**TEXT PROVIDED**
• • • • • • •

Cloudy future overshadows shuttle success

The short-term glow of success following the recent Challenger shuttle mission is being dimmed by NASA's uncertainty over the long-term commercial viability of the shuttle program. There are three reasons for this uncertainty:

The inability of the shuttle to recover actual cost of a single mission, even though NASA will soon charge customers $71 million for a full payload bay. (The total cost for a shuttle mission is about $200 million.)

The European Space Agency's Ariane launch vehicle has matured and is taking away business NASA hoped to get.

The Soviets and the Chinese are entering the competition for space launch business, and the Japanese are working hard to catch up.

The Challenger mission that ended last Tuesday was the 19th shuttle mission in a series that should have reached more than twice that number by now, according to the December 1980 projection of the National Aeronautics and Space Administration (NASA).

Launch delays and cancellations have cut deeply into NASA's hopes to have its shuttle service running with airline-like regularity by this time. Last year, five of 10 planned missions actually left the pad. This year's 12-mission schedule has been cut to 9. Even that number depends on the 5 remaining missions lifting off more or less on schedule.

• • • • • • •

**CHECK YOUR UNDERSTANDING**
1. From the shuttle article, reproduce word for word the passage that opens with the words containing "The inability of" and closes with "hoped to get.".
2. Using the shuttle article, answer these:
(a) How much will NASA soon charge customers for a full payload bay?
(b) Which shuttle mission in the series was the Challenger mission that ended last Tuesday?
(c) Last year, how many of the 10 planned missions actually left the pad?

• • • • • • •

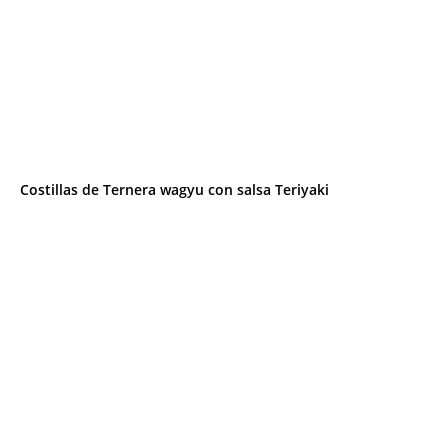
Costillas de Ternera wagyu con salsa Teriyaki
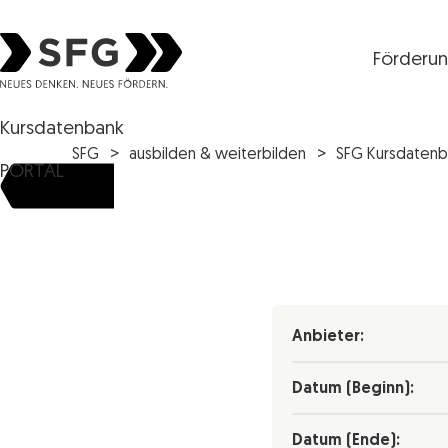
Förderu
Steirische Wirtschaftsförderungsgesellschaft mbH S
Kursdatenbank
SFG
ausbilden & weiterbilden
SFG Kursdatenb
PORTAL
Anbieter:
Datum (Beginn):
Datum (Ende):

• • • • • • •

**ACTIVITY ANSWERS**
1.
The inability of the shuttle to recover actual cost of a single mission, even though NASA will soon charge customers $71 million for a full payload bay. (The total cost for a shuttle mission is about $200 million.)

The European Space Agency's Ariane launch vehicle has matured and is taking away business NASA hoped to get.

2.
(a) $71 million
(b) The 19th
(c) Five